(Stored data entries)
==============================

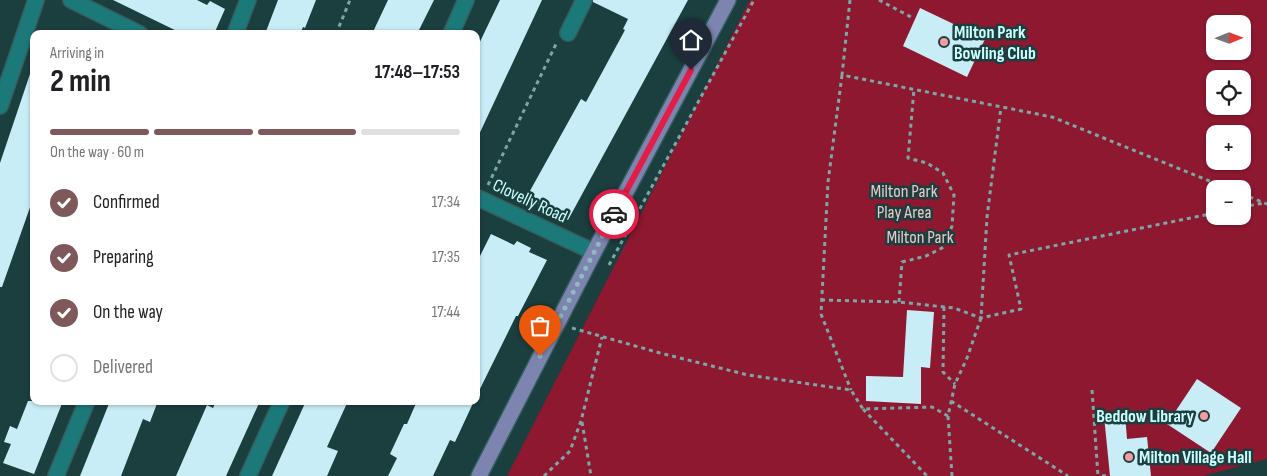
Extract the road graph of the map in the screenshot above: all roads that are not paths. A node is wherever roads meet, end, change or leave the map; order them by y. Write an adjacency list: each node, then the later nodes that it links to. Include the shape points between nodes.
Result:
1 (36, 0): 11 (street)
2 (70, 0): 7 (street)
3 (248, 0): 8 (street)
4 (466, 0): 9 (street)
5 (584, 0): 10 (street)
6 (724, 1): 13 (main road)
7 (132, 30)
8 (237, 30)
9 (453, 30)
10 (568, 33)
11 (0, 106)
12 (480, 198): 13 (street, Clovelly Road)
13 (594, 252): 18 (main road)
14 (85, 405): 16 (street)
15 (280, 405): 17 (street)
16 (56, 476)
17 (248, 476)
18 (479, 476)

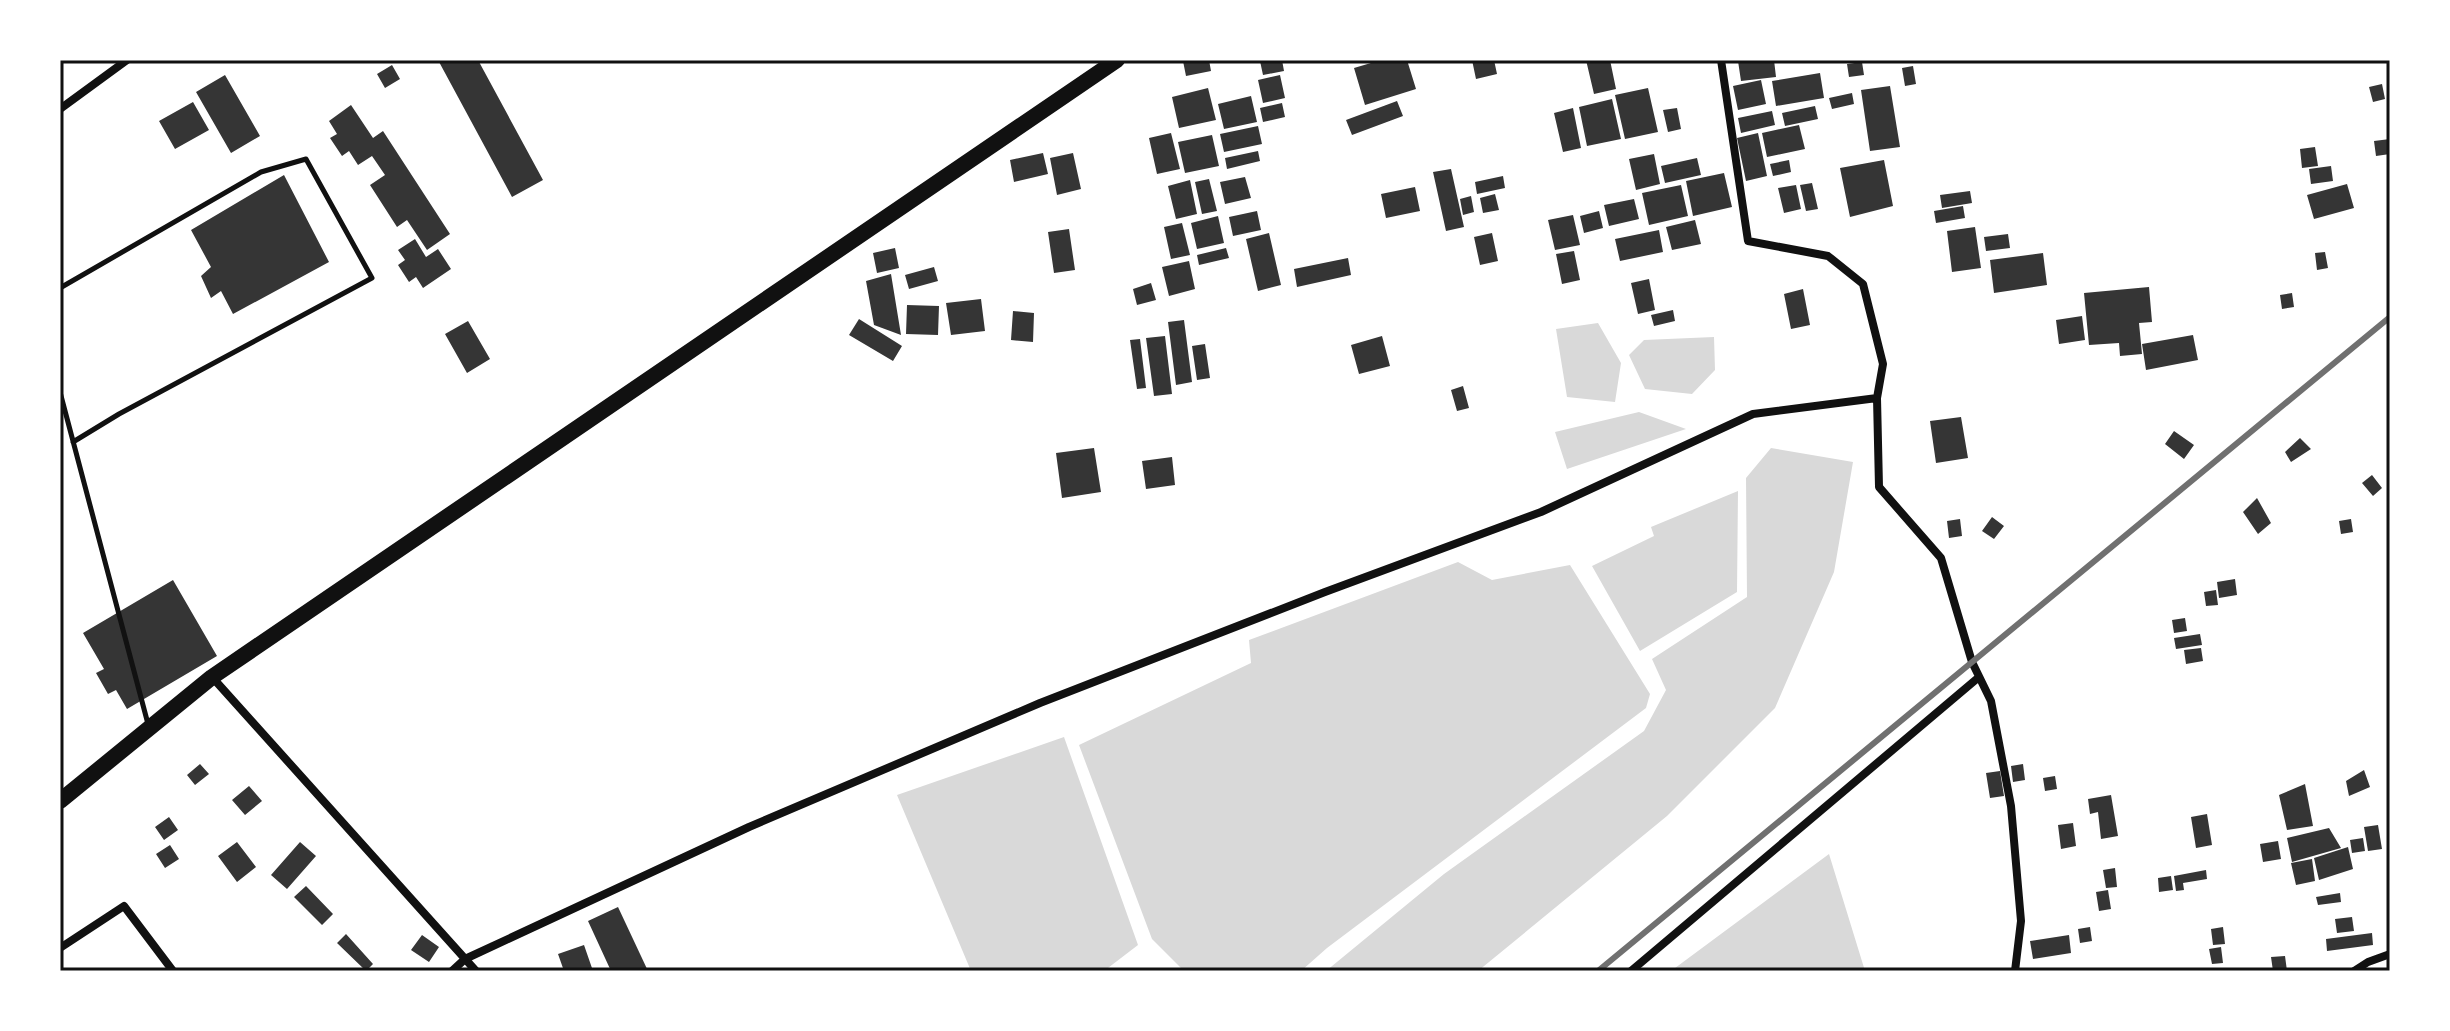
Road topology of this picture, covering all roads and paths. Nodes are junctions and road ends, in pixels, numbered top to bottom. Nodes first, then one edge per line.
1 (127, 60) edge
2 (1117, 60) edge
3 (1721, 60) edge
4 (60, 109) edge
5 (60, 288) edge
6 (60, 392) edge
7 (1877, 398) junction
8 (73, 442) junction
9 (212, 677) junction
10 (1979, 677) junction
11 (149, 729) junction
12 (60, 801) edge
13 (60, 948) edge
14 (2390, 954) edge
15 (465, 959) junction
16 (173, 971) edge
17 (452, 971) edge
18 (476, 971) edge
19 (1631, 971) edge
20 (2015, 971) edge
21 (2354, 971) edge

1 - 4 street
2 - 9 highway
3 - 7 street
5 - 8 lane
6 - 8 lane
7 - 10 street
7 - 15 street
8 - 11 lane
9 - 11 highway
9 - 15 street
10 - 19 street
10 - 20 street
11 - 12 highway
13 - 16 street
14 - 21 street
15 - 17 street
15 - 18 street

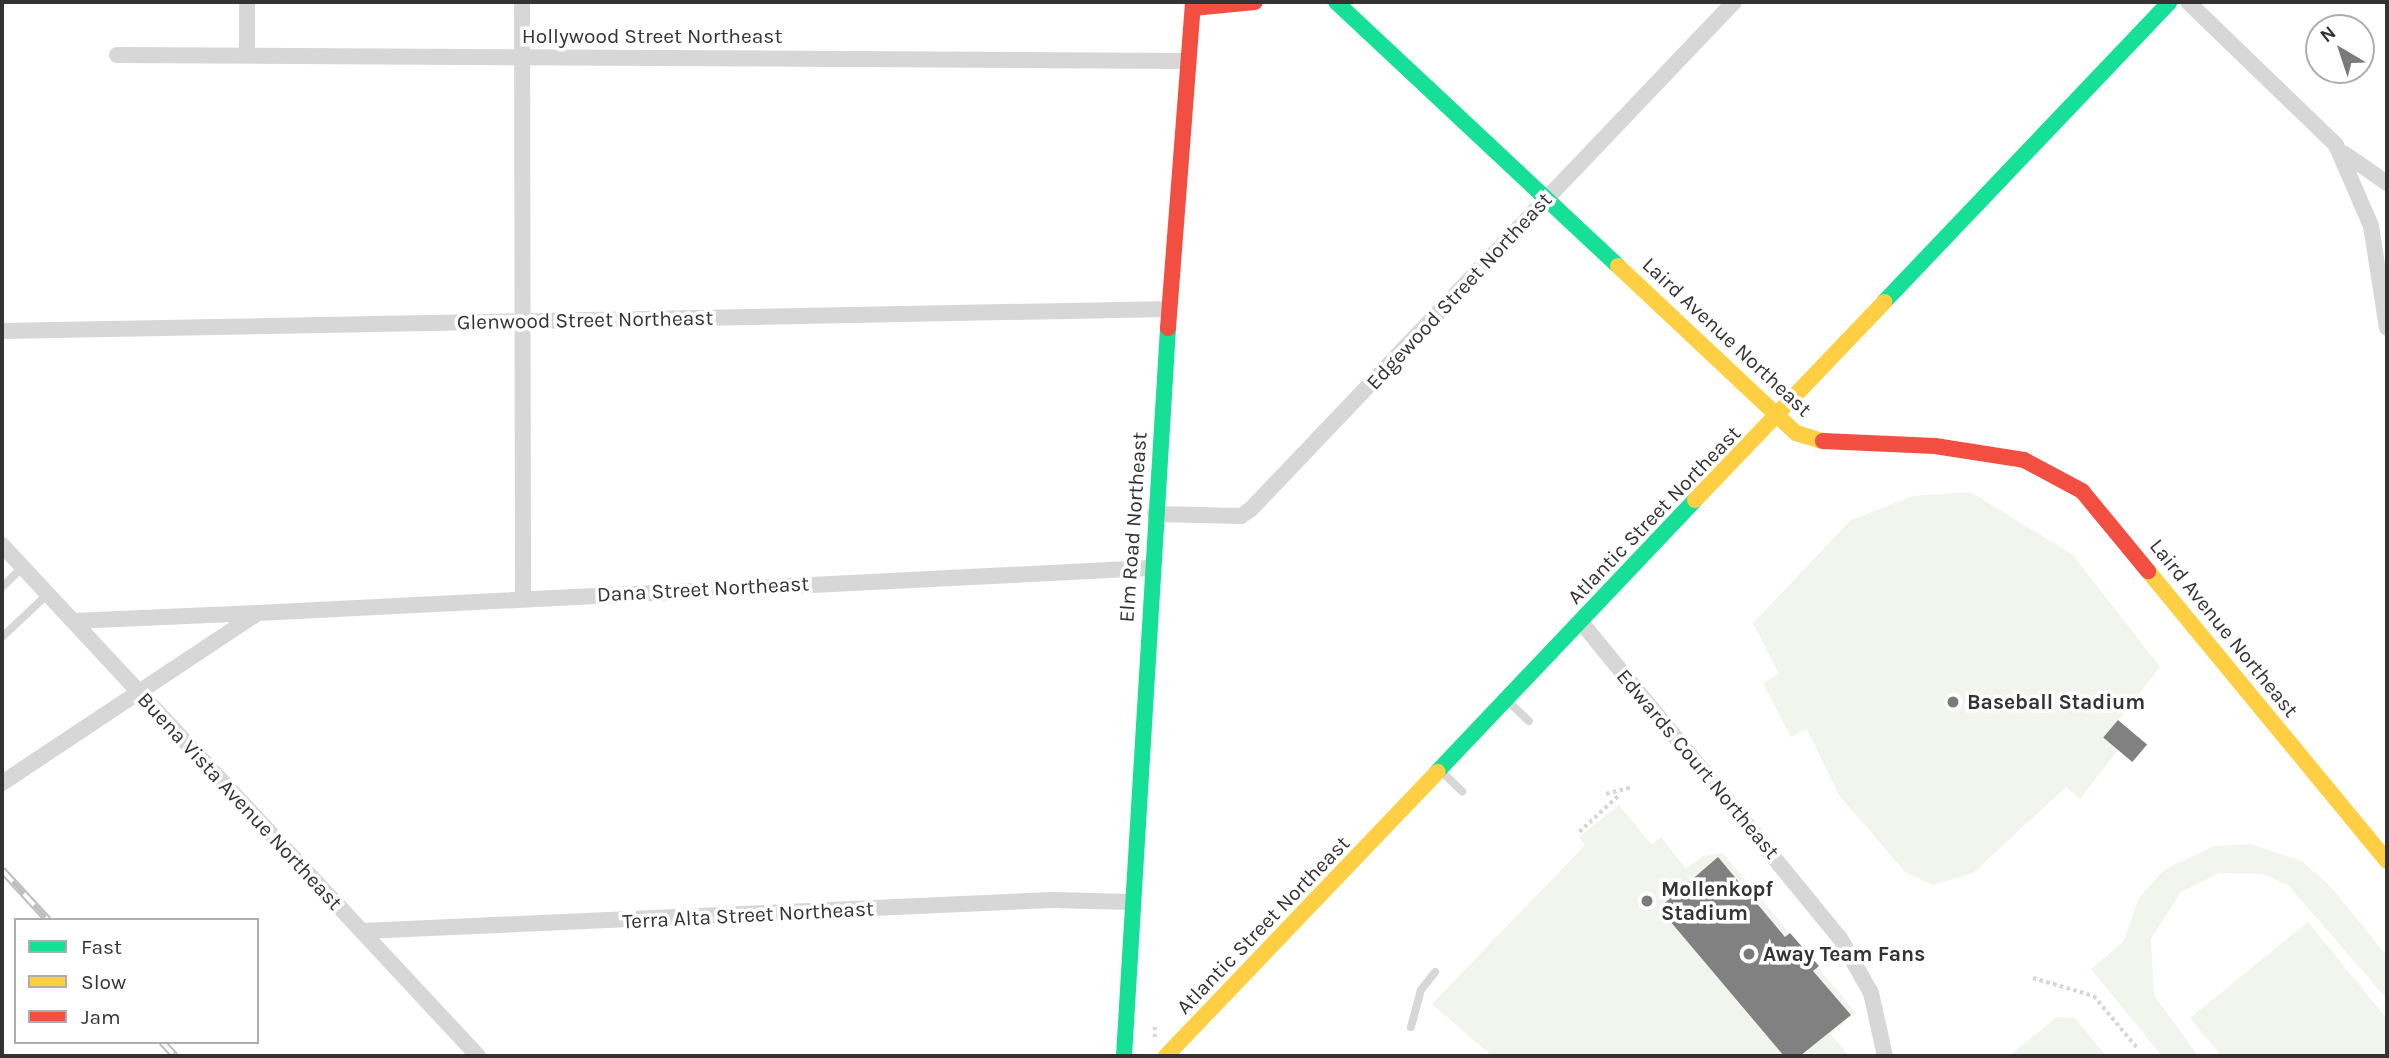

==============================

- [Exercise goal]:
Only the words belong in your copy: restate the data above exactly and leave the images out.

- [Written answer]:
Extract the road graph of the map in the screenshot above: all roads that are not paths. A node is wherever roads meet, end, change or leave the map; order them by y. Write an adjacency list: each node, then the later nodes that it links to. Include the shape points between nodes.
Result:
1 (36, 0): 11 (street)
2 (70, 0): 7 (street)
3 (248, 0): 8 (street)
4 (466, 0): 9 (street)
5 (584, 0): 10 (street)
6 (724, 1): 13 (main road)
7 (132, 30)
8 (237, 30)
9 (453, 30)
10 (568, 33)
11 (0, 106)
12 (480, 198): 13 (street, Clovelly Road)
13 (594, 252): 18 (main road)
14 (85, 405): 16 (street)
15 (280, 405): 17 (street)
16 (56, 476)
17 (248, 476)
18 (479, 476)

Road topology of this picture, covering all roads and paths. Nodes are junctions and road ends, in pixels, numbered top to bottom. Nodes first, then one edge per line.
1 (127, 60) edge
2 (1117, 60) edge
3 (1721, 60) edge
4 (60, 109) edge
5 (60, 288) edge
6 (60, 392) edge
7 (1877, 398) junction
8 (73, 442) junction
9 (212, 677) junction
10 (1979, 677) junction
11 (149, 729) junction
12 (60, 801) edge
13 (60, 948) edge
14 (2390, 954) edge
15 (465, 959) junction
16 (173, 971) edge
17 (452, 971) edge
18 (476, 971) edge
19 (1631, 971) edge
20 (2015, 971) edge
21 (2354, 971) edge

1 - 4 street
2 - 9 highway
3 - 7 street
5 - 8 lane
6 - 8 lane
7 - 10 street
7 - 15 street
8 - 11 lane
9 - 11 highway
9 - 15 street
10 - 19 street
10 - 20 street
11 - 12 highway
13 - 16 street
14 - 21 street
15 - 17 street
15 - 18 street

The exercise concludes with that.